Seeking to change the monotony of her surroundings, the star machine brought the heavens to earth through a projection of light. As the fake stars dramatically envelop the artist and her environment, the work sums up many of the concerns that drive her output and the show itself: the ways that realities are layered and imagined, and how photography is not simply about documenting and critiquing the world, but part of how we shape worlds within worlds.
A close-up view of one of Farah Al Qasimi’s compositions.
The works in Star Machine flicker between dark moments of disconnection and idyllic expressions of care, community and faith. Between these poles, Al Qasimi maps the traces of situations that simultaneously hold and punctuate our daily lives. Through a mixture of close-ups, mid-shots, and longshots, that at times almost completely dissolve the subject, the images position the viewer at an intimate distance as part of a general atmospheric disruption. In using photography, an inherently social medium, to seek out sensations of closeness when one is physically separated, Al Qasimi is mindful about showing that spiritual experience must not always be threatened by consumption; about how Neoliberalism’s individualisation of well-being need not run rampant; to show how images can be coping strategies; and that our big and small acts of self-making and transcendence can also be enabling mechanisms.
Farah Al Qasimi: Star Machine is curated by Rachel Ciesla, Lead Creative for the Simon Lee Foundation Institute of Contemporary Asian Art (SLF ICAA). It is supported by the Simon Lee Foundation and assisted by the Australian Government through the Australia Council for the Arts, the Australia-Japan Foundation and the AustraliaKorea Foundation of the Department of Foreign Affairs and Trade.
Al Qasimi lives and works in Brooklyn and Dubai. Recent solo exhibitions include General Behavior, Abu Dhabi Cultural Foundation (2022); Letters for Occasions, Esker Foundation, Calgary (2022) and Everywhere there is splendor, Contemporary Art Museum St. Louis (2021). She has presented a major commission Back and Forth Disco for the New York Public Art Fund (2020); and exhibited at the Pera Museum, Istanbul (2021); Les Rencontres d’Arles (2021); Yokohama Triennale (2020) and Lahore Biennale (2020).
Al Qasimi’s work is held in museum collections internationally, including the Solomon R. Guggenheim Museum, New York; Museum of Modern Art, New York; Guggenheim Abu Dhabi; Tate Modern, London; Museum of Contemporary Art, Chicago; Museu d’Art Contemporani de Barcelona; and The Art Gallery of Western Australia, Perth.

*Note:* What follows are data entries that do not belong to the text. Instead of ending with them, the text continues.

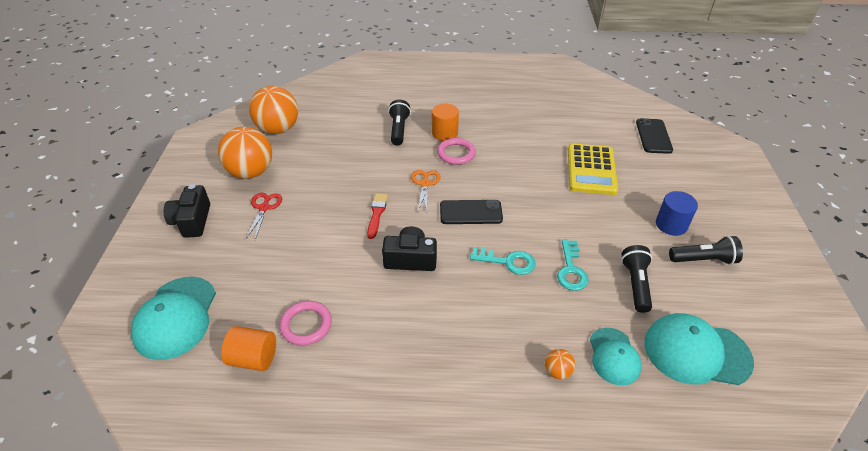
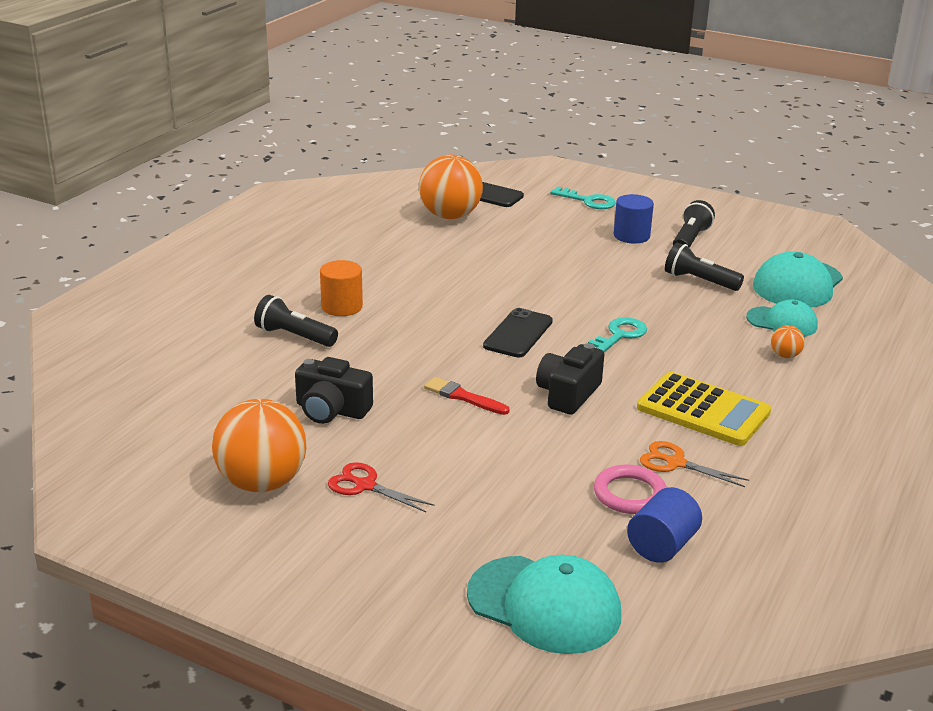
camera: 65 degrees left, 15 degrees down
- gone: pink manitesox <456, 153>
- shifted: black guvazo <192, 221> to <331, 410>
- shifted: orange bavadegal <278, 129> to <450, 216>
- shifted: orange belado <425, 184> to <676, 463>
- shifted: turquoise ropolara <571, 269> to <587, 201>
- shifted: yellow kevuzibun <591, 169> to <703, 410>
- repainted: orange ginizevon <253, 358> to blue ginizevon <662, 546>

She studied photography and music at Yale University in 2012 and received her MFA from the Yale School of Art in 2017.
Situated in the heart of Perth’s cultural centre, AGWA houses the state art collection, Western Australia’s premier visual arts asset. It has a collection of works by Western Australian and First Nations artists. Founded in 1895, it occupies a precinct of three heritage buildings on the south-eastern corner of the Perth Cultural Centre, including the former Perth Police Courts. The main gallery opened in 1979 and is a Brutalist building by architect Charles Sierakowski. In 2021, AGWA completed a major redevelopment project returning the main gallery to its original Brutalist intent and opening a new rooftop level, design store and cafe. SLF ICAA is a major curatorial initiative of AGWA, established to enrich and deepen the gallery’s connections with contemporary art practices and cultural thinking in Asia and its diaspora communities.
It is integrated within AGWA and works with the gallery’s curatorial team to present works by new and established Asian artists, and foster the exchange of art and ideas in Western Australia and the wider region, in partnership with global institutional peers. In partnership with the Simon Lee Foundation, SLF ICAA supports the careers of inspirational, ground-breaking contemporary Asian artists through acquisitions, exhibitions and digital projects, alongside residencies and cultural exchange programmes.